EXERCISES TO COMPLETE:
a) Answer these three questions using the XCOM: Enemy Unknown review, one answer per line and marked the same way:
(i) How many soldiers or drones do you bring to a battle?
(ii) What is the Assault class ability that lets you attack after a Dashing move called?
(iii) When do you get paid?
b) According to the XCOM: Enemy Unknown review, what four things must you keep up beyond the combat missions to defeat the alien invasion?

TEXT EXCERPT:

━━━━━━━━━━━━━━━━

XCOM: Enemy Unknown is a strategy game that consists of much
more than simply moving soldiers around on a fancy chess board. While the
actual combat missions will take up the majority of your playing time in this
game, it is far from the most important part. If you wish to successfully guide
this U.N. like collection of nations into defeating an alien invasion, you'll
need to ensure you maintain a steady stream of upgrades for your soldiers,
craft improvements for your air craft, build satellites to protect nations from
UFOs, and even play a resource juggling game between the facilities you build
and the income gained from protected nations. In short, you need to make sure
you win the war, not just the battles.
You only get paid at the end of the month, so you need to balance your upkeep and expansion, resources necessary to progress, use of scientists/engineers, etc. |
While planning your research and construction path to ensure
your soldiers continued survival is extremely important, most of the time
you’re playing this game you’ll be engaged in individual battles. For these
you’ll bring 4-6 soldiers/drones of your choosing, selected based on those
healthy enough for combat in your barracks, with the class mix you find best
(more on all of that later). The actual
combat is turned based. You choose an action or series of actions for all your
characters, and once you’re done, the enemy does the same. You can use your
characters in any order you like, and in a couple of different ways. Each
character can move a maximum number of spaces, but gets two moves per turn. Taking
any other action, such as attacking, throwing a grenade, etc., ends your turn
no matter if you’ve already made a move or not. In this way you can move once,
such as to cover, and then attack, but not attack and then move to cover, so
you have to carefully weigh where your soldiers will be at the end of a turn,
because running out in the open to flank an enemy may seem like a good idea…
until his buddies snipe you from around a corner. Another option is “Dashing!”
which involves taking both sets of moves at once, effectively ending that
character’s turn without further action. The only exception to this is the
Assault class, which has an ability called Run and Gun that lets you attack
following a Dashing move, though using the ability will then trigger a cool
down requiring a few turns before it can be used again.
Combat can be enjoyable, and, depending on the mission type,
even nail biting. Note that is a “can be,” but I’ll get into the negatives more
later on. Generally it’s a game of chess where you carefully move your soldiers
from cover to cover, trying to catch the enemy force that outnumbers you off
guard. Rushing into an area blindly, or too far, in the fog of war environment
can cause additional enemies to take notice, and what once was a firefight
between your soldiers and two rather large brutes is suddenly a massacre in the
making as 4-6 reinforcements join the enemy. In certain missions, such as ones
that require you to save civilians or defuse bombs, rushing around is more of a
must, but something that should still be approached with caution. While it may
seems like a good idea to send a few soldiers dashing out in hopes of saving
additional civilians, and thus increase the goodwill you’ll foster with that
nation, leaving a soldier in an exposed position, or without the cover another
soldier can provide with a reaction shot or by suppressing an enemy is a
really, really bad call.

━━━━━━━━━━━━━━━━

RECORDED INFORMATION:
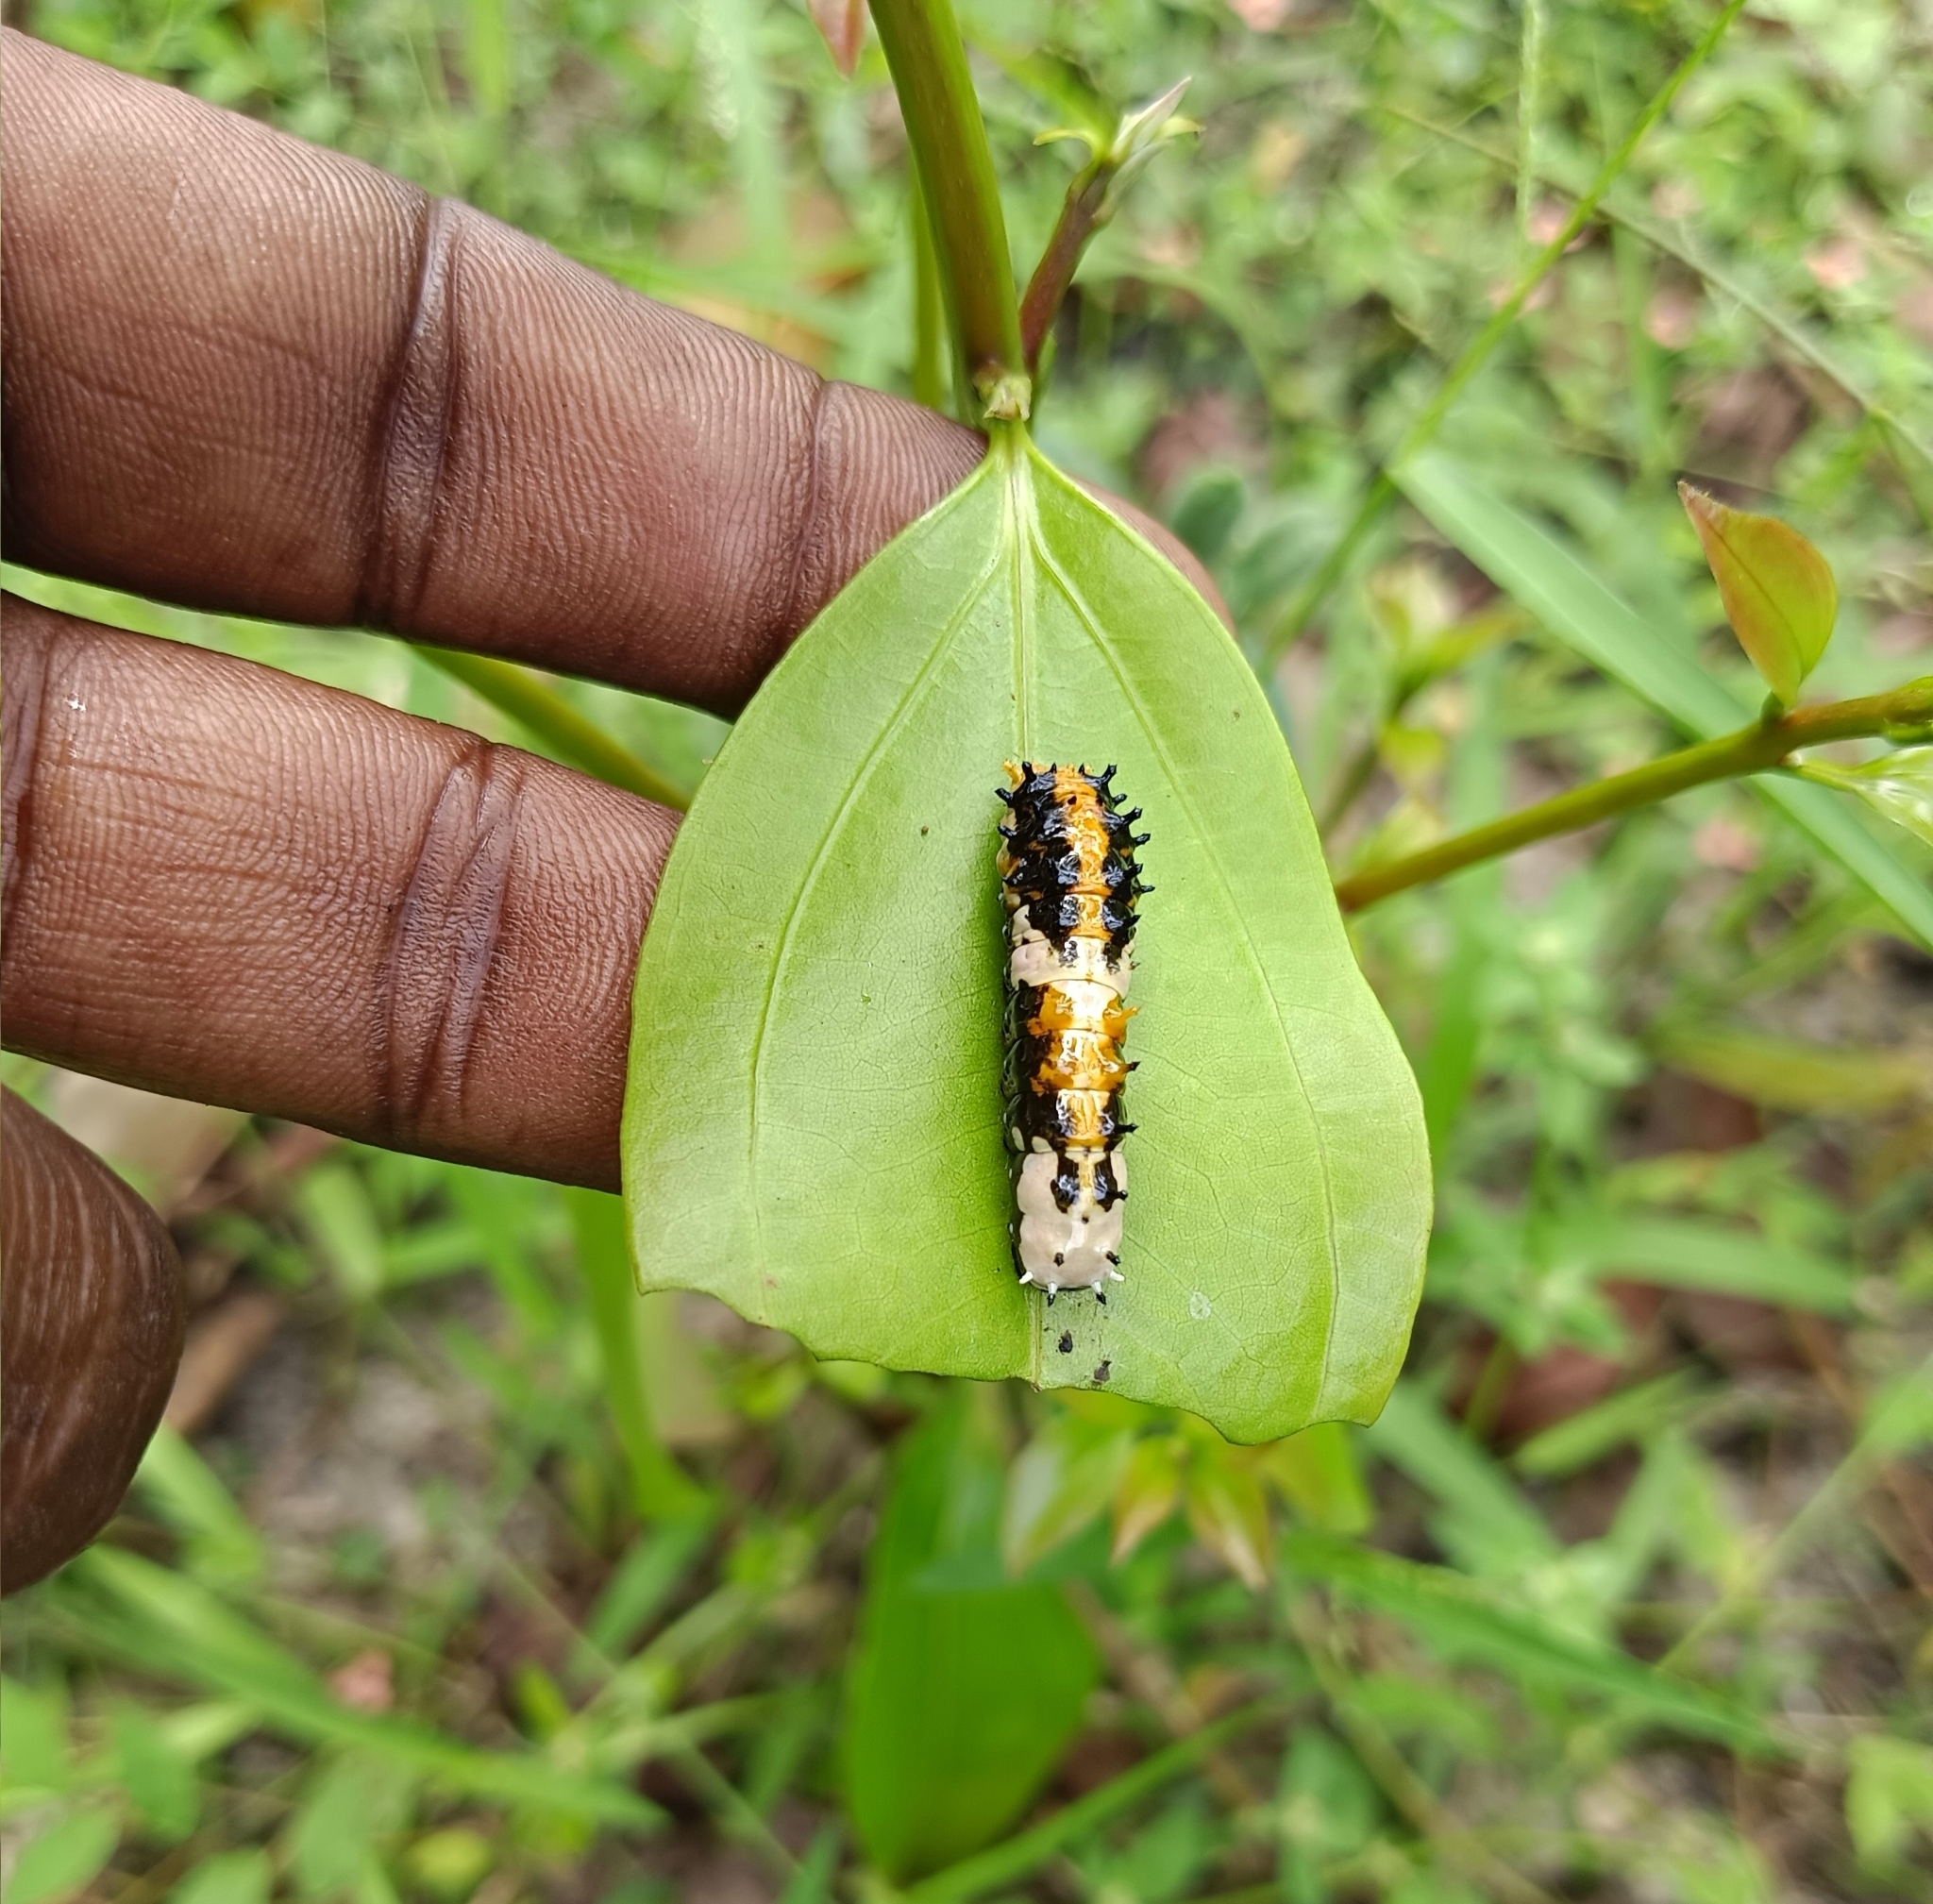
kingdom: Animalia
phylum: Arthropoda
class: Insecta
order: Lepidoptera
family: Papilionidae
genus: Chilasa
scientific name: Chilasa clytia
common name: Common mime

━━━━━━━━━━━━━━━━

RESPONSES BY TASK:
a)
(i) 4-6
(ii) Run and Gun
(iii) At the end of the month

b)
1. A steady stream of upgrades for your soldiers
2. Craft improvements for your air craft
3. Building satellites to protect nations from UFOs
4. A resource juggling game between the facilities you build and the income from protected nations